• **WORK INSTRUCTION A**: In the entries, reproduce verbatim the lines from the one containing "compuestos heterocíclicos muy" up to and including the one containing "nuevos compuestos heterocíclicos".

BEGIN TEXT SECTION

Take a good look at the mountains
Aislan Pankararu, Alexandre Brandão, Amadeo Luciano Lorenzato, Amélia Toledo,Ana Cláudia Almeida,Ana Dias Batista, Ana Kia, Arorá, Ateliê da Rapa, Ayla Tavares, Brígida Baltar, Cao Guimarães and Rivane Neuenschwander, Carla Santana, Cildo Meireles and Edouard Fraipont, Dan Coopey, Deco Adjiman, Estela Sokol, Gilson Plano, Hamish Fulton, Iagor Peres, Isadora Almeida, Lais Myrrha, Laura Teixeira, Leka Mendes, Luiza Crosman, Manfredo de Souzanetto, Manuela Costa Lima, Marcelo Pacheco, Matheus Chiaratti, Nilda Neves, Paloma Mecozzi, Patrícia Leite, Rodrigo Andrade, Thomaz Rosa, Tiago Malagodi and Yasmin Guimarães
curated by Camila Bechelany
August 17, 2024 - October 26, 2024
São Paulo
“Once I was asked in front of a television camera:
“Who is the most important person you ever met?” and I remember answering: “A mountain.”
[Etel Adnan, in Journey to Mount Tamalpais]
The exhibition Look at the mountains brings together more than 40 works that, in different ways and in different media, explore the theme of landscape, broadly understood as the space that surrounds us, by which we are affected and on which we act. But this isn’t about making an apology for nature, or rather an ideal of nature, not least because the idea that landscape is the exact correspondent of nature was invented with the aim of defining and dominating the surrounding space. Nor is it a question of carrying out a historical recovery of landscape painting, even though the current interest of a significant number of artists in this genre is remarkable, this would be anachronistic to say the least.

END TEXT SECTION

• **WORK INSTRUCTION B**: In the exhibition text, condense the paragraph beginning "The exhibition Look at the mountains brings together" into a shorter version that keeps its main points.

BEGIN PROVIDED DATA

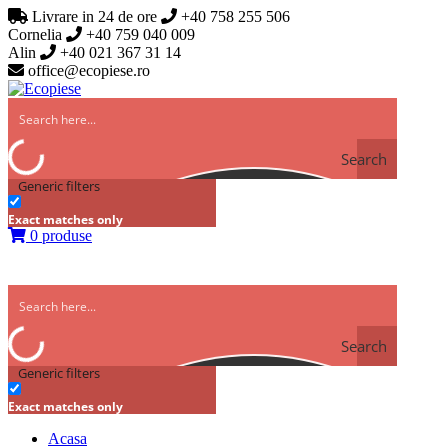
Livrare in 24 de ore
+40 758 255 506
Cornelia
+40 759 040 009
Alin
+40 021 367 31 14
office@ecopiese.ro
Search
Generic filters
Exact matches only
0 produse
Search
Generic filters
Exact matches only
Acasa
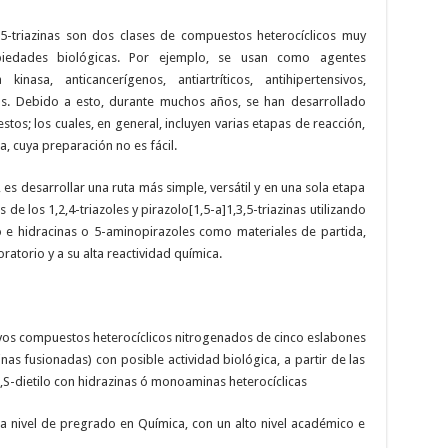
,3,5-triazinas son dos clases de compuestos heterocíclicos muy
piedades biológicas. Por ejemplo, se usan como agentes
kinasa, anticancerígenos, antiartríticos, antihipertensivos,
icos. Debido a esto, durante muchos años, se han desarrollado
tos; los cuales, en general, incluyen varias etapas de reacción,
a, cuya preparación no es fácil.
 es desarrollar una ruta más simple, versátil y en una sola etapa
 de los 1,2,4-triazoles y pirazolo[1,5-a]1,3,5-triazinas utilizando
lo e hidracinas o 5-aminopirazoles como materiales de partida,
oratorio y a su alta reactividad química.
nuevos compuestos heterocíclicos nitrogenados de cinco eslabones
azinas fusionadas) con posible actividad biológica, a partir de las
S-dietilo con hidrazinas ó monoaminas heterocíclicas
 a nivel de pregrado en Química, con un alto nivel académico e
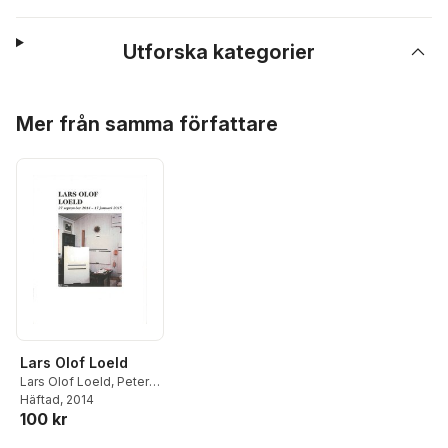
Utforska kategorier
Hoppa över listan
Mer från samma författare
Lars Olof Loeld
Lars Olof Loeld
,
Peter
Cornell
Häftad
, 2014
,
Karin Sidén
100 kr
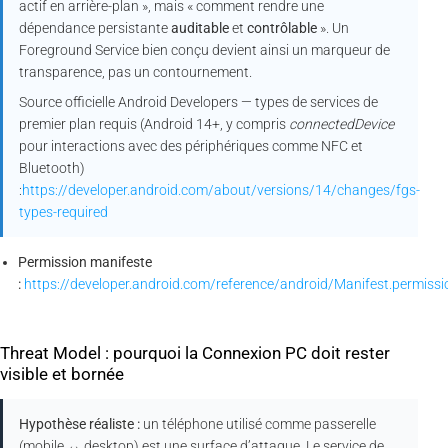
actif en arrière-plan », mais « comment rendre une
dépendance persistante
auditable
et
contrôlable
». Un
Foreground Service bien conçu devient ainsi un marqueur de
transparence, pas un contournement.
Source officielle Android Developers — types de services de
premier plan requis (Android 14+, y compris
connectedDevice
pour interactions avec des périphériques comme NFC et
Bluetooth)
:
https://developer.android.com/about/versions/14/changes/fgs-
types-required
Permission manifeste
:
https://developer.android.com/reference/android/Manifest.perm
Threat Model : pourquoi la Connexion PC doit rester
visible et bornée
Hypothèse réaliste :
un téléphone utilisé comme passerelle
(mobile ↔ desktop) est une surface d’attaque. Le service de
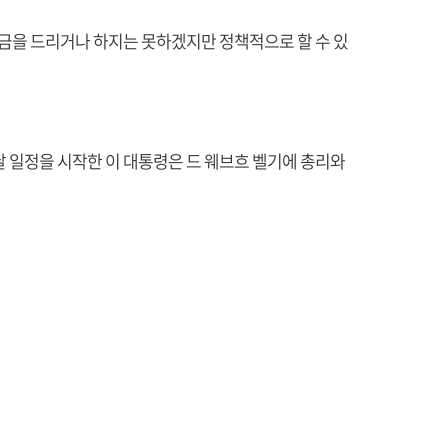
금을 드리거나 하지는 못하겠지만 정책적으로 할 수 있
날 일정을 시작한 이 대통령은 드 웨브흐 벨기에 총리와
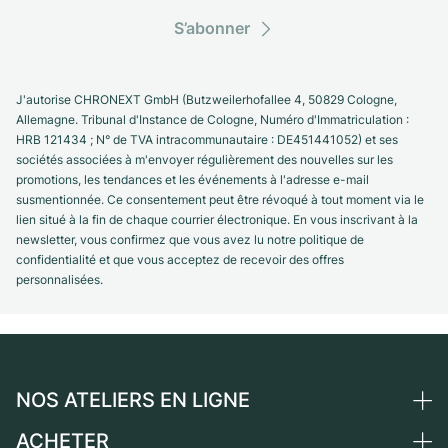
S’abonner
J'autorise CHRONEXT GmbH (Butzweilerhofallee 4, 50829 Cologne,
Allemagne. Tribunal d'Instance de Cologne, Numéro d'Immatriculation :
HRB 121434 ; N° de TVA intracommunautaire : DE451441052) et ses
sociétés associées à m'envoyer régulièrement des nouvelles sur les
promotions, les tendances et les événements à l'adresse e-mail
susmentionnée. Ce consentement peut être révoqué à tout moment via le
lien situé à la fin de chaque courrier électronique. En vous inscrivant à la
newsletter, vous confirmez que vous avez lu notre politique de
confidentialité et que vous acceptez de recevoir des offres
personnalisées.
NOS ATELIERS EN LIGNE
ACHETER
Allemagne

END PROVIDED DATA

• **OUTPUT A**:
,3,5-triazinas son dos clases de compuestos heterocíclicos muy
piedades biológicas. Por ejemplo, se usan como agentes
kinasa, anticancerígenos, antiartríticos, antihipertensivos,
icos. Debido a esto, durante muchos años, se han desarrollado
tos; los cuales, en general, incluyen varias etapas de reacción,
a, cuya preparación no es fácil.
 es desarrollar una ruta más simple, versátil y en una sola etapa
 de los 1,2,4-triazoles y pirazolo[1,5-a]1,3,5-triazinas utilizando
lo e hidracinas o 5-aminopirazoles como materiales de partida,
oratorio y a su alta reactividad química.
nuevos compuestos heterocíclicos nitrogenados de cinco eslabones

• **OUTPUT B**: The exhibition *Look at the mountains* gathers more than 40 works in various media that explore landscape, understood broadly as the space around us, which affects us and on which we act. It does not defend nature or an ideal of nature, since the notion that landscape exactly corresponds to nature was invented to define and dominate the surrounding space. Nor does it attempt a historical recovery of landscape painting. Although a notable number of artists currently take an interest in that genre, such a recovery would be anachronistic.